Much of the mortgage advertising you see on TV and the Internet is just downright misleading. Just because you see mortgage refinance rates advertised as “low fixed-rate” doesn’t necessarily mean they’re fixed. Here’s what you need to know to avoid getting burned by what’s being called the exploding Adjustable Rate Mortgage.
Beware Interest Rate Resets
Some time ago, mortgage lenders figured out they could advertise insanely low mortgage rates (called teaser rates) on 30-year home loans. They do this by manipulating the loan amortization period. You see, most home loans have a thirty-year term length whether they’re fixed or adjustable. Take a 5/1 Adjustable Rate Mortgage (ARM) for example…the mortgage rate is only fixed for the first five years, after that the interest rate adjusts every year for the remaining 20 years of the term.
This is where the term hybrid adjustable rate mortgage comes from; it blends a fixed rate loan with an adjustable rate monster you would never want. Why would you agree to a loan that would adjust and possibly raise your payment on an annual basis?

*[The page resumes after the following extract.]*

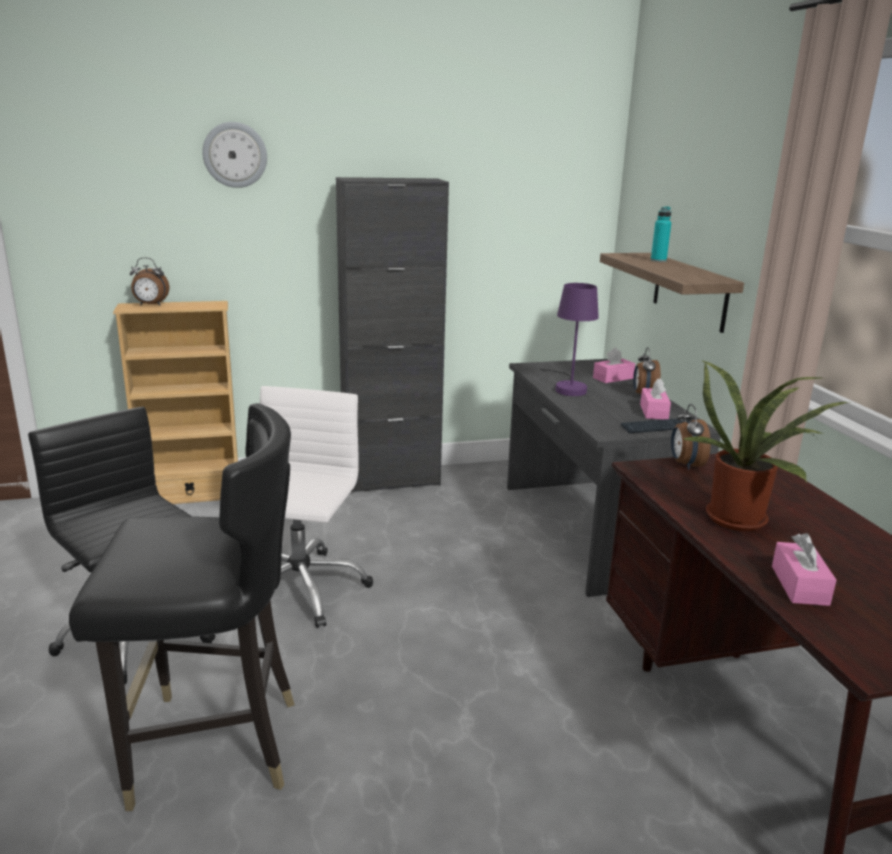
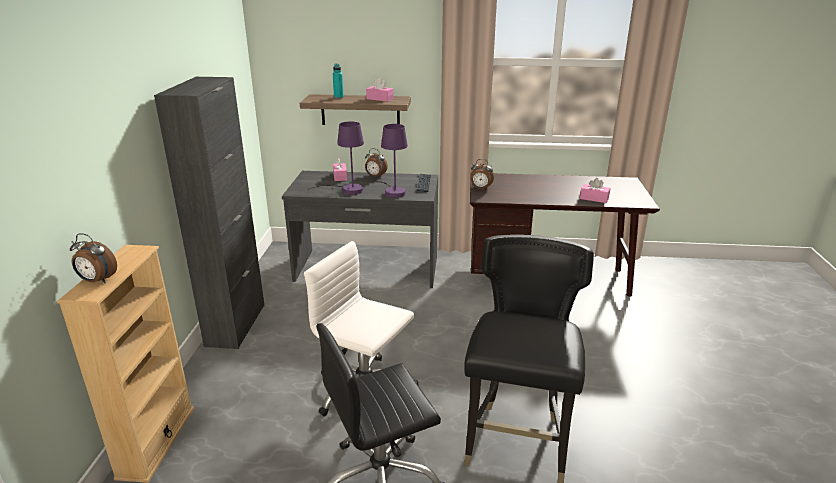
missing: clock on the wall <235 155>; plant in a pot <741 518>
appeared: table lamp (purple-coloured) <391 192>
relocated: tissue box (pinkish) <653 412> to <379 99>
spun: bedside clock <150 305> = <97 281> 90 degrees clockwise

Deceptive Advertising with Hybrid ARMs
Mortgage lenders try to trick you by promoting the fixed rate period of their 5/1 Hybrid ARM because the refinance rates are much lower than a traditional, 30-year fixed rate home loan. This makes that 3% 30-year mortgage rate a teaser in every sense of the word because that rate will be gone after five years…hence the bait-and-switch.